始動4話

始動4話


 男は疑うような視線で差し出されたカードを一目見て、忽ち顔を引きつらせた。

「……し、失礼致しました! まさか、大尉殿とは存ぜず…ッ」

 男に敬礼されて慌てたのはリースの方だった。

「い、いえいえ…気になさらないで下さい。…あの、状況とかは分かりますか?」


「…は! 一キロ先の森林公園付近にてクリーチャーが出たと市民通報があり、SDが出動したそうですが……」

 警備隊の男は、途中で歯切れ悪くなり言葉を切る。

「……その~……」

(…何だ? 何か悪い事が……?)

 リースはそう思いつつも敢えて男の言葉を待ったが、男はリースの顔と森林公園の方を交互に見やるばかり。


「…どう、しましたか?」

「いえ…出動したそうですが、それっきりなんです……」

「それっきり?」

 その言葉にリースは訝しがり、おうむ返しとなる。

「はい…。二時間ほど前からです。規制も、解除されません…」

「…二時間……」



(…遅かった……? もっと早く来るべきだったか…)

 腰に手を当て俯きがちにリースはそう考えていた。最悪の事態になっていなければいい――そんな事しか頭に浮かばない。


「……規制は、当分解除されませんね…」

 リースの思いを察したのか、警備隊の男は小さく呟いた。


「…そう、ですね。
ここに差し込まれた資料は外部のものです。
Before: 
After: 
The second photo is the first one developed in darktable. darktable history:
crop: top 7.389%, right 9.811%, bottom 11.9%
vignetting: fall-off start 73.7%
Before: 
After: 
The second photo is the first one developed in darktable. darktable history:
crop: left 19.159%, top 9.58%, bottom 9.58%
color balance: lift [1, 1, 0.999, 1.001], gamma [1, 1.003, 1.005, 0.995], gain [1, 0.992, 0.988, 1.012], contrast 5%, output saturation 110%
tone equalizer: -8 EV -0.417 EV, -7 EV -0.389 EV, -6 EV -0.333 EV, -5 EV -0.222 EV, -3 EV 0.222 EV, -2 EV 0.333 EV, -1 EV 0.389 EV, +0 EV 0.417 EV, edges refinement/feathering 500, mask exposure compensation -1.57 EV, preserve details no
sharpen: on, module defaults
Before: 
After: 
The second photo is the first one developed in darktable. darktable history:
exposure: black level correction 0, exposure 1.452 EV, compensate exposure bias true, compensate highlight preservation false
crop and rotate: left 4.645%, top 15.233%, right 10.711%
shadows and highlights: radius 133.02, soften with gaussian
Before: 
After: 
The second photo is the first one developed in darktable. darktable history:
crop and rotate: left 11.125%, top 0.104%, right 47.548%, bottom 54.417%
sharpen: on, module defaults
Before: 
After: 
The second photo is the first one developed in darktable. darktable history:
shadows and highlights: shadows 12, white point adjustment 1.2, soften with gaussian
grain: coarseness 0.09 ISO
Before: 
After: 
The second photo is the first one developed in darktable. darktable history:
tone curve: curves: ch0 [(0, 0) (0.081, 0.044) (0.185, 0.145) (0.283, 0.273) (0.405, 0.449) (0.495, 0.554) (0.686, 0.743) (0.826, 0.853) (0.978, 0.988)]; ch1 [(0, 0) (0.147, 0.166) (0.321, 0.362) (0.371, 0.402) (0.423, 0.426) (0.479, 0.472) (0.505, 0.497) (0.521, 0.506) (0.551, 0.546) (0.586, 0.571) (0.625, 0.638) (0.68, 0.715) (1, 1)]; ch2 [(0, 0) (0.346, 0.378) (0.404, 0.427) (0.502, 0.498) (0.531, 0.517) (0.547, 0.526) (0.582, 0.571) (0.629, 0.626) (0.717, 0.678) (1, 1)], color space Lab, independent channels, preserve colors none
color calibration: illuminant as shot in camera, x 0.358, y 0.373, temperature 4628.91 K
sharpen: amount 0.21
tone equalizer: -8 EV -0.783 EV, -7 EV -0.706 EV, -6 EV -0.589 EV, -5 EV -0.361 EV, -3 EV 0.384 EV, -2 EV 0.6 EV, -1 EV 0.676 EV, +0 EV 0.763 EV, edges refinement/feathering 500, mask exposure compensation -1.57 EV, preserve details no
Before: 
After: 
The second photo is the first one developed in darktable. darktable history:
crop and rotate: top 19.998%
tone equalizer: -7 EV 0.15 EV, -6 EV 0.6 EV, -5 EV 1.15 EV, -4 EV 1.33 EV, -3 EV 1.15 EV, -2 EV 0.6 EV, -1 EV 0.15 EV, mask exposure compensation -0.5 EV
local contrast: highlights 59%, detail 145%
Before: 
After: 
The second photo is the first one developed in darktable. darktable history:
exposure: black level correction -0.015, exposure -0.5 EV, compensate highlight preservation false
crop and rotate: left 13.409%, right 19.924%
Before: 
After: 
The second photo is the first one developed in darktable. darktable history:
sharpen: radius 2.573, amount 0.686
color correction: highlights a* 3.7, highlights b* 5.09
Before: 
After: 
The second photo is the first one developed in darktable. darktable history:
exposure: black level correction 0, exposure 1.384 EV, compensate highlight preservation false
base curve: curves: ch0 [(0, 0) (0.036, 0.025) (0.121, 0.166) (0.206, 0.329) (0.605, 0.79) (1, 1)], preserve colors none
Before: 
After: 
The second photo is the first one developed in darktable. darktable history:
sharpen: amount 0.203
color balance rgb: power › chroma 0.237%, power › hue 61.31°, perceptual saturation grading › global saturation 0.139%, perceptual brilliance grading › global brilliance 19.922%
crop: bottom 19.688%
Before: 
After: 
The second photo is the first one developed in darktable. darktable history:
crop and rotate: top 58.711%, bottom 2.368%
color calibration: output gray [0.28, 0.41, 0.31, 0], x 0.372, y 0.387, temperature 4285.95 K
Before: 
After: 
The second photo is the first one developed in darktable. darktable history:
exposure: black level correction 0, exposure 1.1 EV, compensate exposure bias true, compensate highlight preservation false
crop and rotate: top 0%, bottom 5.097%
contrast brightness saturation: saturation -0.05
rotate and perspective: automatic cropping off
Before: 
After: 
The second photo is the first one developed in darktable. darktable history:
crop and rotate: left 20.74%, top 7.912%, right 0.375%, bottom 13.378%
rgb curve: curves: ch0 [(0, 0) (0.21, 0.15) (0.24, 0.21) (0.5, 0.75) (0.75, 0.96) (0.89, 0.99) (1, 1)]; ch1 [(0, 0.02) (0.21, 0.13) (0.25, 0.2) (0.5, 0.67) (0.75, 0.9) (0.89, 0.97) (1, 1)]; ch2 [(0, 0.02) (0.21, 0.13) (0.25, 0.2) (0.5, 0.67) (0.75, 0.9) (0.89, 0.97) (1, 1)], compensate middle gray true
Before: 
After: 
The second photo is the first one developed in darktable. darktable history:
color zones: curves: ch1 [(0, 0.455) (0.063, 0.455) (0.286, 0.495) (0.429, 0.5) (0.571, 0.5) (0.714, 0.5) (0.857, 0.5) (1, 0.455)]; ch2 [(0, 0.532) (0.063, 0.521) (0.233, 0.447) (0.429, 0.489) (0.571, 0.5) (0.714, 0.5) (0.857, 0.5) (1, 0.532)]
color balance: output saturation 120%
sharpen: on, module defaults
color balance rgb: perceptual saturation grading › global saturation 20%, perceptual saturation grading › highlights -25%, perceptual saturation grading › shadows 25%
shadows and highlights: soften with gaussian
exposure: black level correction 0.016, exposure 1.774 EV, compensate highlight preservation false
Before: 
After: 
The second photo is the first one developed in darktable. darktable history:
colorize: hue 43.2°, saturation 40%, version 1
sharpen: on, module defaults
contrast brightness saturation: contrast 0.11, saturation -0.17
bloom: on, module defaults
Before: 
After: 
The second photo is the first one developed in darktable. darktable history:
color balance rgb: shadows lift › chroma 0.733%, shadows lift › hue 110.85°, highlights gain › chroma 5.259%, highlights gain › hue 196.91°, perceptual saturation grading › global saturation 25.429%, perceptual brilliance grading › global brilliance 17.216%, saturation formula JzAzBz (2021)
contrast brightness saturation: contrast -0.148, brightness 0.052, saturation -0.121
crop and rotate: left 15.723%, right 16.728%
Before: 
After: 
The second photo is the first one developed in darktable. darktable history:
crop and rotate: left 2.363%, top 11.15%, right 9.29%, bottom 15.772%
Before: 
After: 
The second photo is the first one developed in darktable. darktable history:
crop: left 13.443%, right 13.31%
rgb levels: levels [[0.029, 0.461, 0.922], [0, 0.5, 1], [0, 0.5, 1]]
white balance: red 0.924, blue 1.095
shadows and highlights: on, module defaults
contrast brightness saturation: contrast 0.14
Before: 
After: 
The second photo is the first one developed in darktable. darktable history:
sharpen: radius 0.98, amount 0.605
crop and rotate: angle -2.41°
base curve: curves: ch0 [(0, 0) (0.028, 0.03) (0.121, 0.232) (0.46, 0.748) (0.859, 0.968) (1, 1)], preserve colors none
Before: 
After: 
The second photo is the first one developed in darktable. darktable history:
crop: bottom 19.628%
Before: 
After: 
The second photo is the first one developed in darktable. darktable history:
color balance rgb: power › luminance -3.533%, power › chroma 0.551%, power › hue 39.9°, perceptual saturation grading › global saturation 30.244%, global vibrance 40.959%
自分は、現場に向かいます。あなたは…」

「マルクスです。マルクス・ワトソン、所属はミッド連合警察警備隊員であります」


「では、マルクス警備隊員は現状維持のままで。それから、あなたのIDカードをお願い出来ますか?」

 言いつつリースは小型の電子手帳のようなものを取り出す。マルクスのMPIDカードを受け取り、それを電子手帳(携帯通信機)CCO(シーシーオー)に差し込む。



「…あの、一体……?」

「はい。カードありがとうございました。今より、待遇は良くなりますよ」

 何やら、一連の作業をしていたリースを見て怪訝な顔をしていたマルクスに、リースは笑顔でカードを返した。



「……は? あの……」
「ーーでは、自分は失礼します」

 何かを言いたそうなマルクスに、リースは軍敬礼をする。

「…は! あ…ご苦労様です…!」

 マルクスも倣って軍敬礼を返す。若き大尉の背中を見守っていると、去り際に大尉は言葉を残した。

「そうそう。マルクス殿は、明日からミッド連合第一・第二支部勤務宜しくお願いします」

 金髪の若き大尉は、後ろ手に手を振り去った。

「は、了解致しまし……えっ?!」

 下げていた頭を上げるマルクス。だが、既に大尉の姿はなかった。

「まさか…っ、そんな……!」

 マルクスは、慌てて自分のCCOで確認をする。

 色々調べた結果──あの大尉が言う通り、自分の所属先は警察警備隊から『ミッド連合第一・第二支部移動警備隊』になっていた。



「…そんな……何故、私のような……」

 奇跡でも起きたかのような表情でマルクスは呟いた。CCOを持つ手が微かに震えている。

 ――震えもする筈だ。彼は、ミッド連合軍の大尉の推薦により、警察警備隊からミッド連合の軍事に関わる所へ配属されたのだ。移動警備隊とは、SD隊員が移動する際に軍事車で目的地まで彼らを乗せ、現場警備にあたること。奇跡的に近い大抜擢である。しかし――


「何故、大尉殿は私を…?」

 推薦された意図が分からない。それでも確かに自分は移動警備隊なのだ。